• _Page extract_:
┌──
**A comprehensive Python notebook for training a LoRA adapter on a Vision Transformer (ViT) model using PEFT.**

Here's what the notebook covers:
Key Features:

1. <b>LoRA Configuration:</b> Uses rank-16 LoRA adapters on the attention layers (query and value projections), which dramatically reduces trainable parameters

2. <b>Dataset:</b> Uses Food101 as an example (you can easily swap this with your own dataset)

3. <b>Data Augmentation:</b> Includes random cropping and horizontal flipping for training

4. <b>Training:</b> Configured with 3 epochs, evaluation during training, and automatic best model selection

5. <b>Metrics:</b> Computes accuracy and F1 score

6. <b>Inference Example:</b> Shows how to load and use the trained LoRA adapter

Key Parameters to Adjust:

- *r* :--> LoRA rank (higher = more parameters but potentially better performance)
- *lora_alpha* :--> Scaling factor (typically set equal to r)
- *target_modules* :--> Which layers to apply LoRA to
- *learning_rate* :--> Start with 5e-4 for LoRA, adjust as needed
- *Dataset* :--> food101 currently in use

The notebook will print the number of trainable parameters, showing you the efficiency of LoRA (typically only 0.1-1% of total parameters need to be trained). The final model saves only the LoRA adapter weights, which are very small compared to the full model

In [1]:
# LoRA Fine-tuning Vision Transformer (ViT) with PEFT
# This notebook demonstrates parameter-efficient fine-tuning of ViT for image classification

# Install required packages
# !pip install transformers datasets peft pillow torch torchvision accelerate

import torch
from transformers import ViTImageProcessor, ViTForImageClassification, TrainingArguments, Trainer
from peft import LoraConfig, get_peft_model, TaskType
from datasets import load_dataset
from torchvision import transforms 

import numpy as np
from sklearn.metrics import accuracy_score, f1_score

# Set device
device = torch.device("cuda" if torch.cuda.is_available() else "cpu")
print(f"Using device: {device}")

  from .autonotebook import tqdm as notebook_tqdm


Using device: cpu


In [None]:
# ============================================================================
# 1. Load and Prepare Dataset
# ============================================================================
# Using a sample dataset (food101 subset for demo - you can replace with your own)
print("Loading dataset...")
dataset = load_dataset("food101", split="train[:2%]")  # Using 2% for demo
dataset = dataset.train_test_split(test_size=0.2, seed=42)

# Get label information
labels = dataset["train"].features["label"].names
num_labels = len(labels)
print(f"Number of classes: {num_labels}")
# print(labels[:10])


Loading dataset...
Number of classes: 101


In [3]:
# ============================================================================
# 2. Initialize Model and Processor
# ============================================================================
print("\nInitializing model and processor...")
└──
• _Material shown_:
┌──
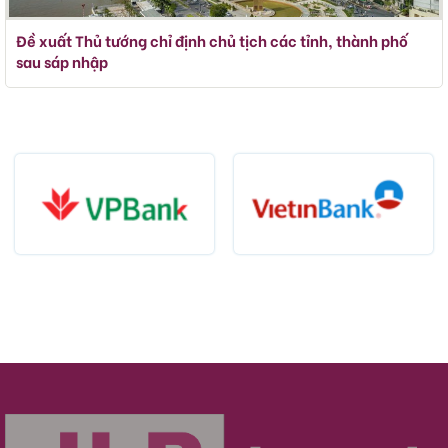
Đề xuất Thủ tướng chỉ định chủ tịch các tỉnh, thành phố
sau sáp nhập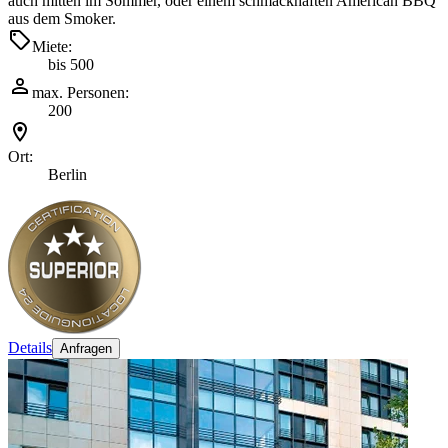
auch mitten im Sommer, oder einem schmackhaften American BBQ
aus dem Smoker.
Miete:
bis 500
max. Personen:
200
Ort:
Berlin
Details
Anfragen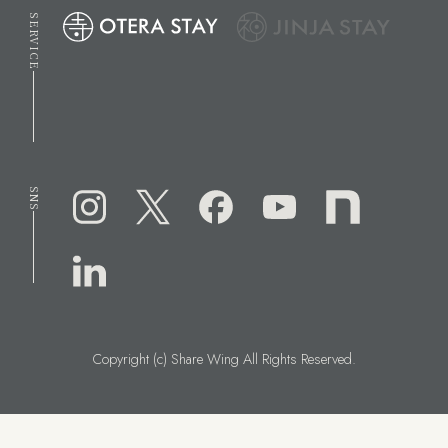
SERVICE
SNS
Copyright (c) Share Wing All Rights Reserved.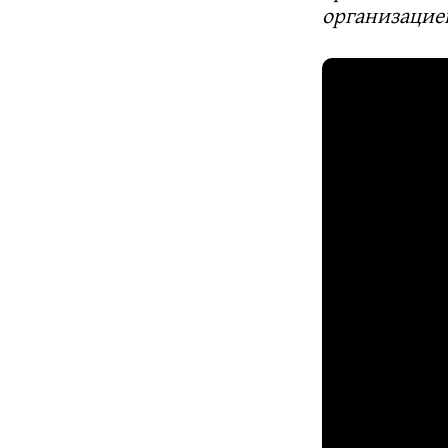
организацие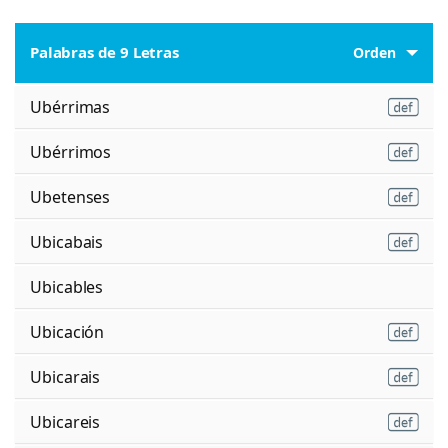
Palabras de 9 Letras
Orden
Ubérrimas
Ubérrimos
Ubetenses
Ubicabais
Ubicables
Ubicación
Ubicarais
Ubicareis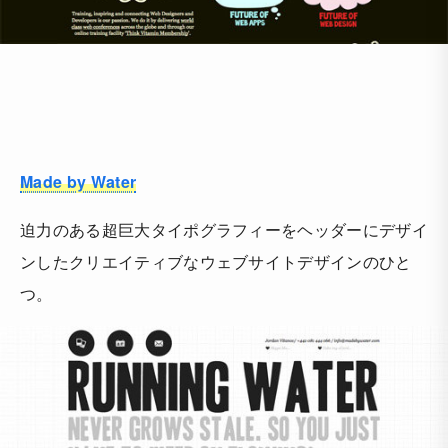
Made by Water
迫力のある超巨大タイポグラフィーをヘッダーにデザイ
ンしたクリエイティブなウェブサイトデザインのひと
つ。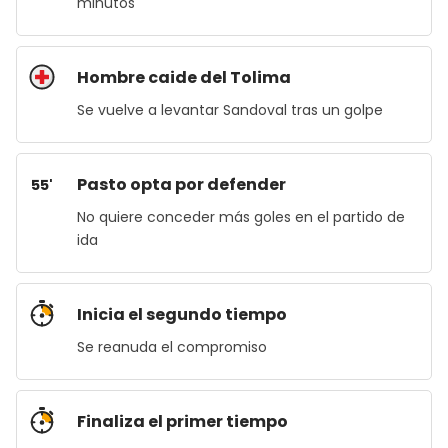
minutos
Hombre caide del Tolima
Se vuelve a levantar Sandoval tras un golpe
Pasto opta por defender
55'
No quiere conceder más goles en el partido de
ida
Inicia el segundo tiempo
Se reanuda el compromiso
Finaliza el primer tiempo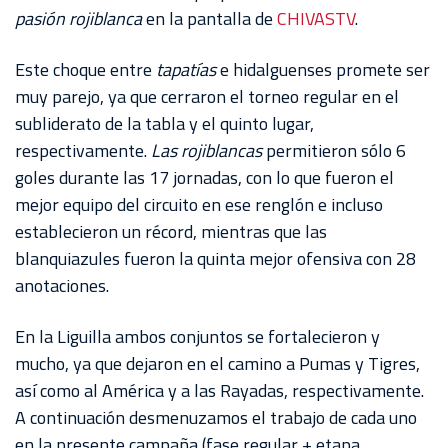
AKRON
pasión rojiblanca
en la pantalla de
CHIVASTV
.
TOUR
Este choque entre
tapatías
e hidalguenses promete ser
ESTADIO
muy parejo, ya que cerraron el torneo regular en el
AKRON
subliderato de la tabla y el quinto lugar,
respectivamente.
Las rojiblancas
permitieron sólo 6
goles durante las 17 jornadas, con lo que fueron el
mejor equipo del circuito en ese renglón e incluso
establecieron un récord, mientras que las
blanquiazules fueron la quinta mejor ofensiva con 28
anotaciones.
En la Liguilla ambos conjuntos se fortalecieron y
mucho, ya que dejaron en el camino a Pumas y Tigres,
así como al América y a las Rayadas, respectivamente.
A continuación desmenuzamos el trabajo de cada uno
en la presente campaña (fase regular + etapa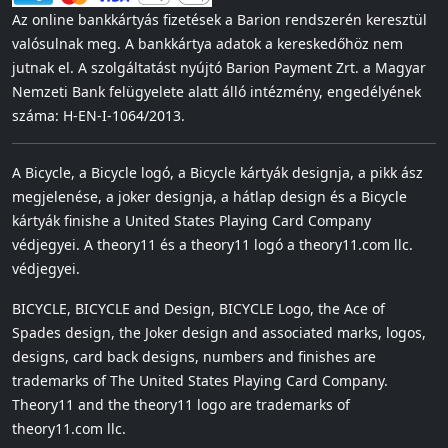
Az online bankkártyás fizetések a Barion rendszerén keresztül
valósulnak meg. A bankkártya adatok a kereskedőhöz nem
jutnak el. A szolgáltatást nyújtó Barion Payment Zrt. a Magyar
Nemzeti Bank felügyelete alatt álló intézmény, engedélyének
száma: H-EN-I-1064/2013.
A Bicycle, a Bicycle logó, a Bicycle kártyák designja, a pikk ász
megjelenése, a joker designja, a hátlap design és a Bicycle
kártyák finishe a United States Playing Card Company
védjegyei. A theory11 és a theory11 logó a theory11.com llc.
védjegyei.
BICYCLE, BICYCLE and Design, BICYCLE Logo, the Ace of
Spades design, the Joker design and associated marks, logos,
designs, card back designs, numbers and finishes are
trademarks of The United States Playing Card Company.
Theory11 and the theory11 logo are trademarks of
theory11.com llc.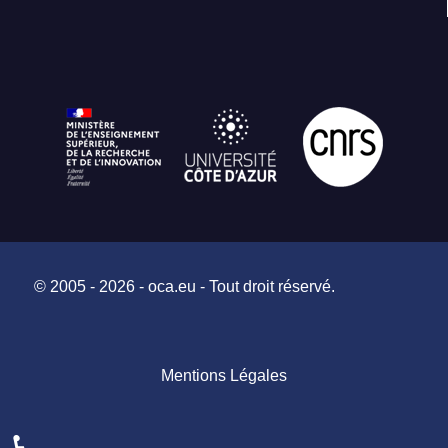
© 2005 - 2026 - oca.eu - Tout droit réservé.
Mentions Légales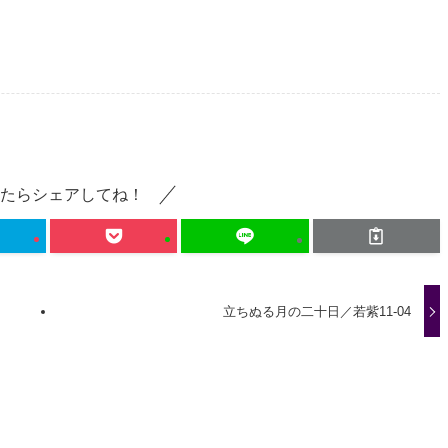
たらシェアしてね！
立ちぬる月の二十日／若紫11-04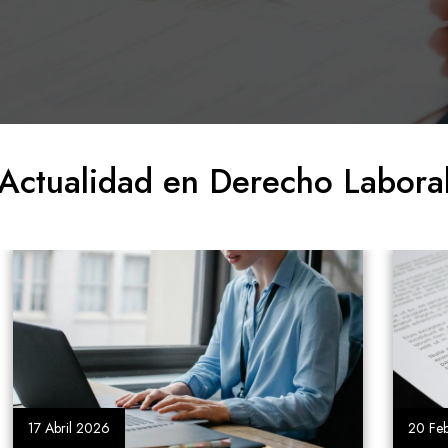
Actualidad en Derecho Labora
20 Febrero 2026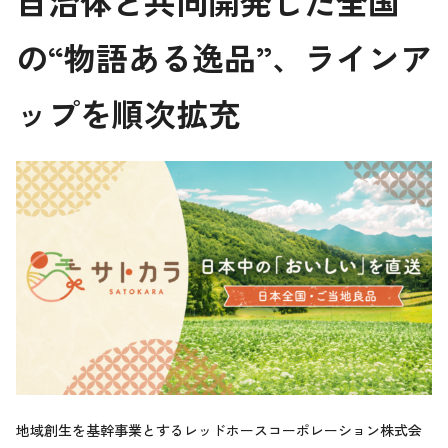
自治体と共同開発した全国
の“物語ある逸品”、ラインア
ップを順次拡充
地域創生を基幹事業とするレッドホースコーポレーション株式会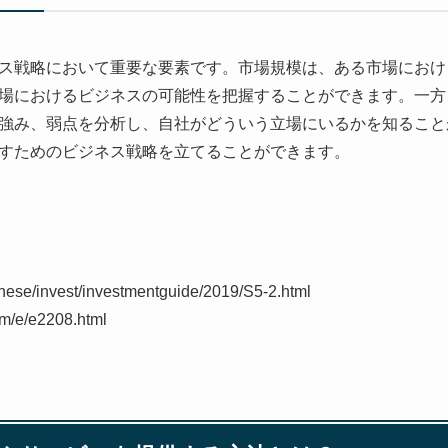
ス戦略において重要な要素です。市場規模は、ある市場におけ
場におけるビジネスの可能性を把握することができます。一方
強み、弱点を分析し、自社がどういう立場にいるかを知ること
すためのビジネス戦略を立てることができます。
panese/invest/investmentguide/2019/S5-2.html
om/e/e2208.html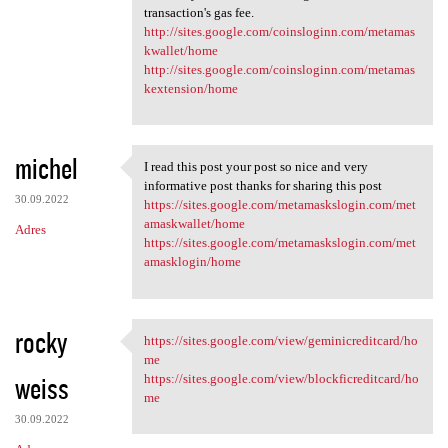
transaction's gas fee.
http://sites.google.com/coinsloginn.com/metamas
kwallet/home
http://sites.google.com/coinsloginn.com/metamas
kextension/home
michel
I read this post your post so nice and very
I read this post your post so
informative post thanks for sharing this post
30.09.2022
https://sites.google.com/metamaskslogin.com/met
amaskwallet/home
Adres
https://sites.google.com/metamaskslogin.com/met
amasklogin/home
rocky
https://sites.google.com/view/geminicreditcard/ho
https://sites.google.com/view
me
weiss
https://sites.google.com/view/blockficreditcard/ho
me
30.09.2022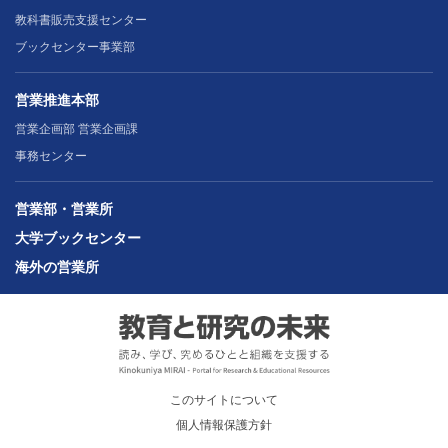
教科書販売支援センター
ブックセンター事業部
営業推進本部
営業企画部 営業企画課
事務センター
営業部・営業所
大学ブックセンター
海外の営業所
このサイトについて
個人情報保護方針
└──
• _Tasks to perform_:
1. According to the ViT LoRA notebook, what learning rate should you start with for LoRA?
2. Reproduce the ViT LoRA notebook from "from .autonotebook import" to "with your own)".

• _Task-by-task answers_:
1. 5e-4

2.
from .autonotebook import tqdm as notebook_tqdm


Using device: cpu


In [None]:
# ============================================================================
# 1. Load and Prepare Dataset
# ============================================================================
# Using a sample dataset (food101 subset for demo - you can replace with your own)